The same would disclose application of mind, though it would have been available for the learned Magistrate to indicate that the complaint discloses the commission of the alleged offence. However, it is required to observe that the learned Magistrate could have been somewhat articulate in recording his satisfaction.
16. Yet another ground as to why this Court at this stage does not propose; to interfere and quash the proceedings. It is brought to my notice that the learned Magistrate had taken the complaint on file on 8-7-1996 and issued summons to the accused on 21 -1 -1996. The complainant had already been examined and the petitioner has chosen not to cross-examine the complainant. It is stated that the evidence of the complainant is over by 13-6-1997 and the matter was finally posted on 4-2-1998 for cross-examination of the complainant or to report as to whether there is no cross-examination.

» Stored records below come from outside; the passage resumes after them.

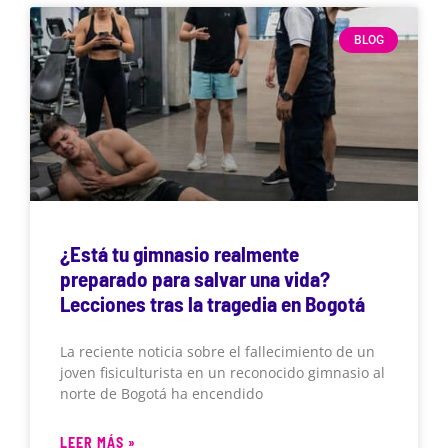
BLOG
¿Está tu gimnasio realmente
preparado para salvar una vida?
Lecciones tras la tragedia en Bogotá
La reciente noticia sobre el fallecimiento de un
joven fisiculturista en un reconocido gimnasio al
norte de Bogotá ha encendido
LEER MÁS »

It is at this stage, the petitioner moved this Court and obtained an order on 3-2-1998 staying the further proceedings in C.C. No. 505 of 1996.
17. For all the aforesaid reasons, I am not inclined to interfere in exercise of jurisdiction under Section 482 of the Code of Criminal Procedure.
18. However, the trial Court shall proceed with the enquiry and trial in accordance with law uninfluenced by the observations made in this order, as this Court has not expressed any opinion on the merits of the case.